SET PROBLEM. Extract every line of the records below word for word, leaving out the pictures.

[Stored records]

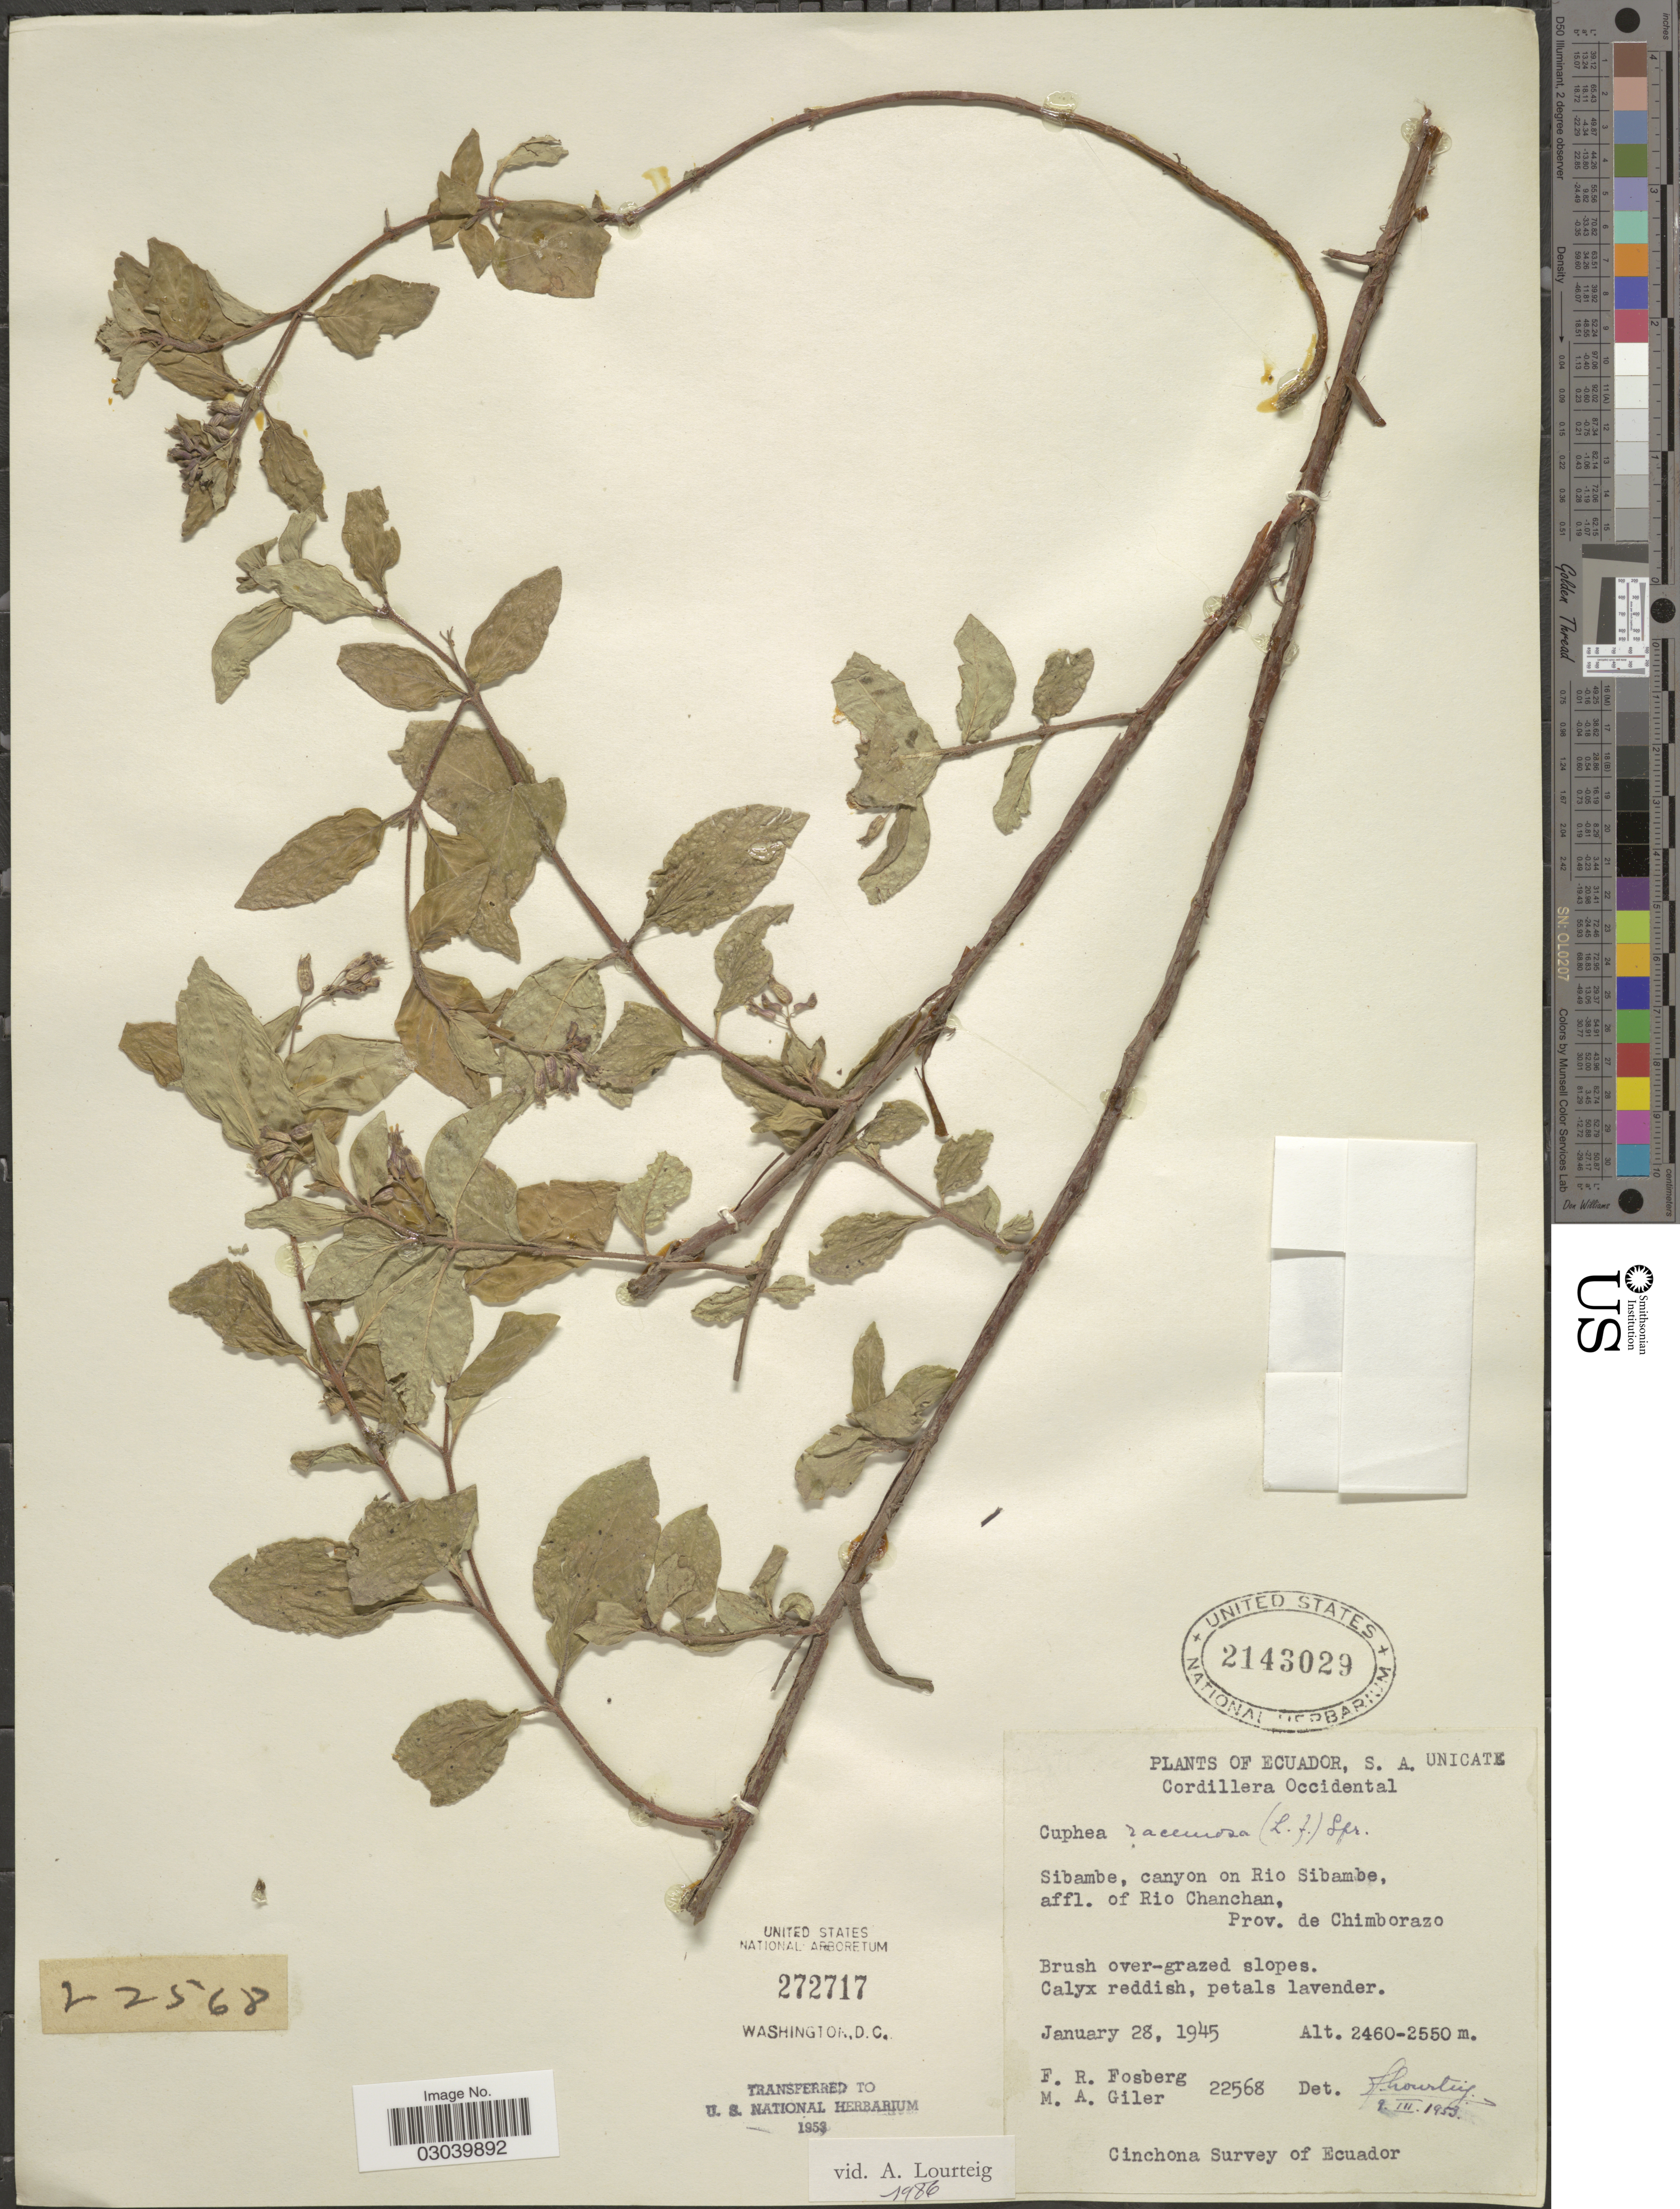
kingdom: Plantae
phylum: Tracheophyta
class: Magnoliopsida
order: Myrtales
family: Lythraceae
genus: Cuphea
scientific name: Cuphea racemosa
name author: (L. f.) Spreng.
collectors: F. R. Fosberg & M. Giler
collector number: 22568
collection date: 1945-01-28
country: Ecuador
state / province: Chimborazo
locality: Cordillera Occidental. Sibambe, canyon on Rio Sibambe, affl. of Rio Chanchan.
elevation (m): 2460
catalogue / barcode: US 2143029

WRITTEN ANSWER.
kingdom: Plantae
phylum: Tracheophyta
class: Magnoliopsida
order: Myrtales
family: Lythraceae
genus: Cuphea
scientific name: Cuphea racemosa
name author: (L. f.) Spreng.
collectors: F. R. Fosberg & M. Giler
collector number: 22568
collection date: 1945-01-28
country: Ecuador
state / province: Chimborazo
locality: Cordillera Occidental. Sibambe, canyon on Rio Sibambe, affl. of Rio Chanchan.
elevation (m): 2460
catalogue / barcode: US 2143029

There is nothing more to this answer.